Creating unexpected narratives
Museums are condensed reality. The fact that reality loses its context when displayed in a museum is compensated by the possibility of creating new narratives with pieces of reality that are normally distant or disconnected in the real world.
This workshop is an original narrative generator game. Participants will receive cards with content, clues and challenges and will use them to create unexpected narratives around a common subject. These exercises will show that in order to connect with audiences, science communicators and exhibition designers must recognise themselves as storytellers – not to distort the truth, but to help people connect with collections on a more human level, truly relevant to them. This will include speakers sharing short stories that raise questions about the advantages and disadvantages of using open/closed, singular/plural and chronological/thematic narratives.
Session speakers
Curator Text and Language
Staatliche Museen zu Berlin – Preußischer Kulturbesitz
Anna will share an example of an exhibition on a contentious topic which gains from including plural narratives. “Colonial Kamerun” at the Humboldt Forum in Berlin (opening in 2020) will offer different paths and perspectives around the objects and zoom into details of their histories to show how the different actors used various strategies to reach their objectives during German colonial rule.

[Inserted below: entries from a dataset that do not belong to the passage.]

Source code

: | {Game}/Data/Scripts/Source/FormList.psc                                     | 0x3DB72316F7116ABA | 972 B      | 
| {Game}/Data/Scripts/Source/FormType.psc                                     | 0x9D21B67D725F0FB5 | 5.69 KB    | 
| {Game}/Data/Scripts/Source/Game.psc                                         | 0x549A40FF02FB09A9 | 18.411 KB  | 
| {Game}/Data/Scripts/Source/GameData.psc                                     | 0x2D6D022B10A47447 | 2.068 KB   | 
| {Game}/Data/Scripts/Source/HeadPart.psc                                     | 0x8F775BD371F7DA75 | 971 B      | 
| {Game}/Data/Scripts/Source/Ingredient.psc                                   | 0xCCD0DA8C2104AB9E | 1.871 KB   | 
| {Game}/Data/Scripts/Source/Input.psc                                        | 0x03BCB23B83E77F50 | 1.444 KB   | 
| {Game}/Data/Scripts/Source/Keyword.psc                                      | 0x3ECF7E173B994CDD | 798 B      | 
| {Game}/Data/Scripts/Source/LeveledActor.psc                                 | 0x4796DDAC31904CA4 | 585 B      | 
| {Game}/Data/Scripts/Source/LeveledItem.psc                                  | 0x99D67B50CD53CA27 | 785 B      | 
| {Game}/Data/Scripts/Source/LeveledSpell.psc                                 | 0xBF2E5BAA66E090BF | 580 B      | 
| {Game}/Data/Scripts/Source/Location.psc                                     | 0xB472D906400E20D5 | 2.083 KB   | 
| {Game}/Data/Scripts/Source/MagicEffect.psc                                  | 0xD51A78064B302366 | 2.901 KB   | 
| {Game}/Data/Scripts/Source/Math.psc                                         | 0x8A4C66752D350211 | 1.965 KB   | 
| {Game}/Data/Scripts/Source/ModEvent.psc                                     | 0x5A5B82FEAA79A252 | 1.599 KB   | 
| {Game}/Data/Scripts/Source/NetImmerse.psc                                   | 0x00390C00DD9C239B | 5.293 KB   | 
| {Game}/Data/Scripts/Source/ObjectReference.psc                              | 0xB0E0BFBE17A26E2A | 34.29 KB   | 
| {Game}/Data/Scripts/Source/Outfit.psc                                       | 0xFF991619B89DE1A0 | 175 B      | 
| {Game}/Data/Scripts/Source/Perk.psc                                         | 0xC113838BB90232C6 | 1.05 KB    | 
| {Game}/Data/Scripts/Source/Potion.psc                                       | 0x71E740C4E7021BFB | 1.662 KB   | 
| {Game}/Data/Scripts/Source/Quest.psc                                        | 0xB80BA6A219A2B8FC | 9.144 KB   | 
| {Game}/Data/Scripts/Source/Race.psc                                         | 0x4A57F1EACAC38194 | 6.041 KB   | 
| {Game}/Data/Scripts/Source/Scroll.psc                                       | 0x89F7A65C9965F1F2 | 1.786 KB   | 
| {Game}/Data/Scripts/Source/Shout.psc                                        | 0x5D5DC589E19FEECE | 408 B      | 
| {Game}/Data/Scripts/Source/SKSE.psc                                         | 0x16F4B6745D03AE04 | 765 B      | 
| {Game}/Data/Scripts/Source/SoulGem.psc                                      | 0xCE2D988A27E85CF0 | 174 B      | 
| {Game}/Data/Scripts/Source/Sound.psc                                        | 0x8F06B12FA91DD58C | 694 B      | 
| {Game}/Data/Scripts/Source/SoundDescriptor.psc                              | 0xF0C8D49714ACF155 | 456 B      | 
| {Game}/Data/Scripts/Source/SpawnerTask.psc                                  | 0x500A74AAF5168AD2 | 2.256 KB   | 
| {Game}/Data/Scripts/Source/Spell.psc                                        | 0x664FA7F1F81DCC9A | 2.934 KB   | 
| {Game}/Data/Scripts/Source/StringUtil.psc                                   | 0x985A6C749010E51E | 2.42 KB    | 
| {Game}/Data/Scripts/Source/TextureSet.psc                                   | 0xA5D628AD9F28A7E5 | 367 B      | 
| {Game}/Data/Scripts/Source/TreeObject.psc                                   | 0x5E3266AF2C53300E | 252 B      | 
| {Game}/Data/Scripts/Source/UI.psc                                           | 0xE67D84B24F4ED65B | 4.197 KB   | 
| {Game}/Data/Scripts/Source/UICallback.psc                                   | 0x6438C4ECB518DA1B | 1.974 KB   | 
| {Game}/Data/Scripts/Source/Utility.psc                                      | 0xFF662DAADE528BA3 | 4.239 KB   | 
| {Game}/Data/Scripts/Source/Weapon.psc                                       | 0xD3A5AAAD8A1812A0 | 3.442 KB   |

International and Institutional Affairs
In science centres, we tend to prefer explicit and self-explanatory narratives as opposed to open ones. In her talk, Ines will present two pieces of headwear from the 17th century displayed at the Rijksmuseum and wonder what stories they suggest to visitors, that are not explicitly shown in the museum’s narrative. By giving these examples, Ines will reflect if and how science centres should/could offer more open narratives and what would be the benefits of that.

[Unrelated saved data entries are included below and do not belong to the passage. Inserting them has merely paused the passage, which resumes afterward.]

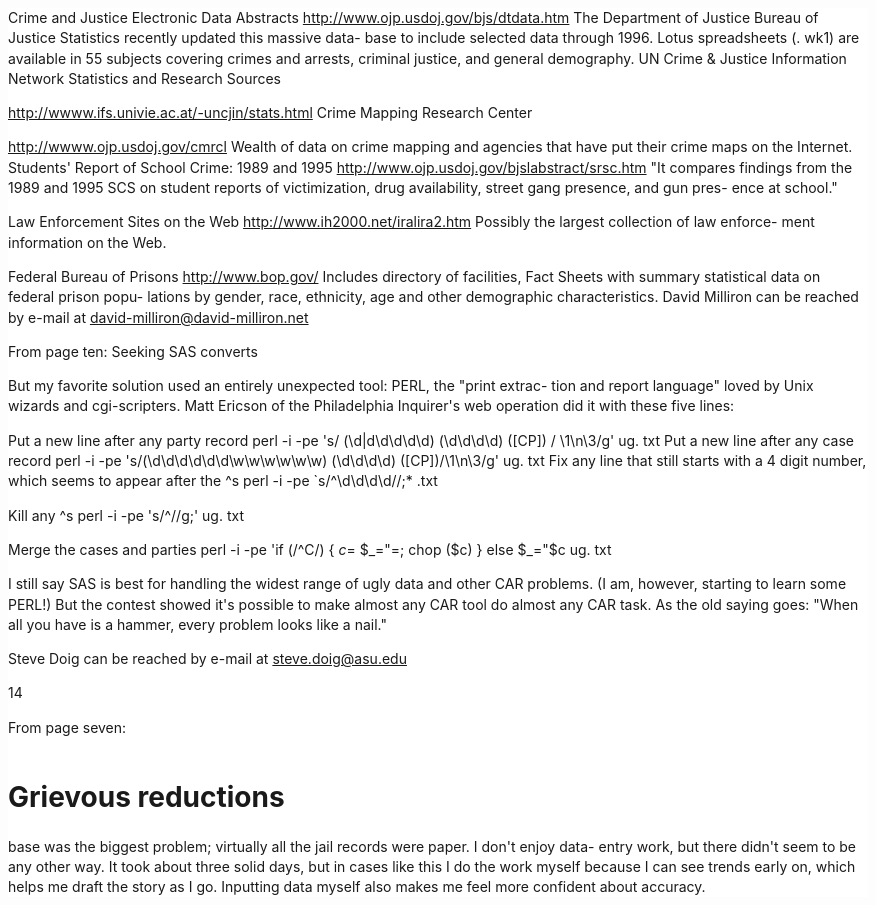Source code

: Crime and Justice Electronic Data Abstracts http://www.ojp.usdoj.gov/bjs/dtdata.htm The Department of Justice Bureau of Justice Statistics recently updated this massive data- base to include selected data through 1996. Lotus spreadsheets (. wk1) are available in 55 subjects covering crimes and arrests, criminal justice, and general demography. UN Crime & Justice Information Network Statistics and Research Sources 

http://wwww.ifs.univie.ac.at/-uncjin/stats.html Crime Mapping Research Center 

http://wwww.ojp.usdoj.gov/cmrcl Wealth of data on crime mapping and agencies that have put their crime maps on the Internet. Students' Report of School Crime: 1989 and 1995 http://www.ojp.usdoj.gov/bjslabstract/srsc.htm "It compares findings from the 1989 and 1995 SCS on student reports of victimization, drug availability, street gang presence, and gun pres- ence at school." 

Law Enforcement Sites on the Web http://www.ih2000.net/iralira2.htm Possibly the largest collection of law enforce- ment information on the Web. 

Federal Bureau of Prisons http://www.bop.gov/ Includes directory of facilities, Fact Sheets with summary statistical data on federal prison popu- lations by gender, race, ethnicity, age and other demographic characteristics. David Milliron can be reached by e-mail at david-milliron@david-milliron.net 

From page ten: Seeking SAS converts 

But my favorite solution used an entirely unexpected tool: PERL, the "print extrac- tion and report language" loved by Unix wizards and cgi-scripters. Matt Ericson of the Philadelphia Inquirer's web operation did it with these five lines: 

Put a new line after any party record perl -i -pe 's/ (\d|d\d\d\d\d) (\d\d\d\d) ([CP]) / \1\n\3/g' ug. txt 
Put a new line after any case record perl -i -pe 's/(\d\d\d\d\d\d\w\w\w\w\w\w) (\d\d\d\d) ([CP])/\1\n\3/g' ug. txt 
Fix any line that still starts with a 4 digit number, which seems to appear after the ^s perl -i -pe `s/^\d\d\d\d//;* .txt 

Kill any ^s perl -i -pe 's/\^//g;' ug. txt 

Merge the cases and parties perl -i -pe 'if (/^C/) { $c=$ $_="=; chop ($c) } else $_="$c ug. txt 

I still say SAS is best for handling the widest range of ugly data and other CAR problems. (I am, however, starting to learn some PERL!) But the contest showed it's possible to make almost any CAR tool do almost any CAR task. As the old saying goes: "When all you have is a hammer, every problem looks like a nail." 

Steve Doig can be reached by e-mail at steve.doig@asu.edu 

14


From page seven: 

# Grievous reductions 

base was the biggest problem; virtually all the jail records were paper. I don't enjoy data- entry work, but there didn't seem to be any other way. It took about three solid days, but in cases like this I do the work myself because I can see trends early on, which helps me draft the story as I go. Inputting data myself also makes me feel more confident about accuracy.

Director, Esplora & Chairperson National STEM Engagement Working Group
Clayton will talk about inter-generational narratives, in particular a project held by Esplora named "Grandma got STEAM", in which 5 grandmas (with a career in one of the areas of Science, Technology, Engineering, Arts and Mathematics) were chosen to work with a group of vulnerable youths and mentor them. In this process, a storytelling pack of cards was produced.
In her presentation Claudia will talk about two cases in which a science center (Parque Explora) participated in the creation of new narratives to tell stories that were not used to be considered typical of a science museum. The project called "The one thousand and five nights" with women displaced by the armed conflict in Colombia and the "Casa de la Memoria" Museum. She will talk about how the interaction of science communicators, historians, artists and the community involved served to build new languages. She will tell us which were the most difficult questions the team had to face and what tools were used to answer them.
Mariana will present a case study of a museum, whose narrative was based on a monography produced by a scholar specifically for that purpose. She will share the methodology used by the design team to transform the academic narrative into one that is more close to the visitor's approach to the subject.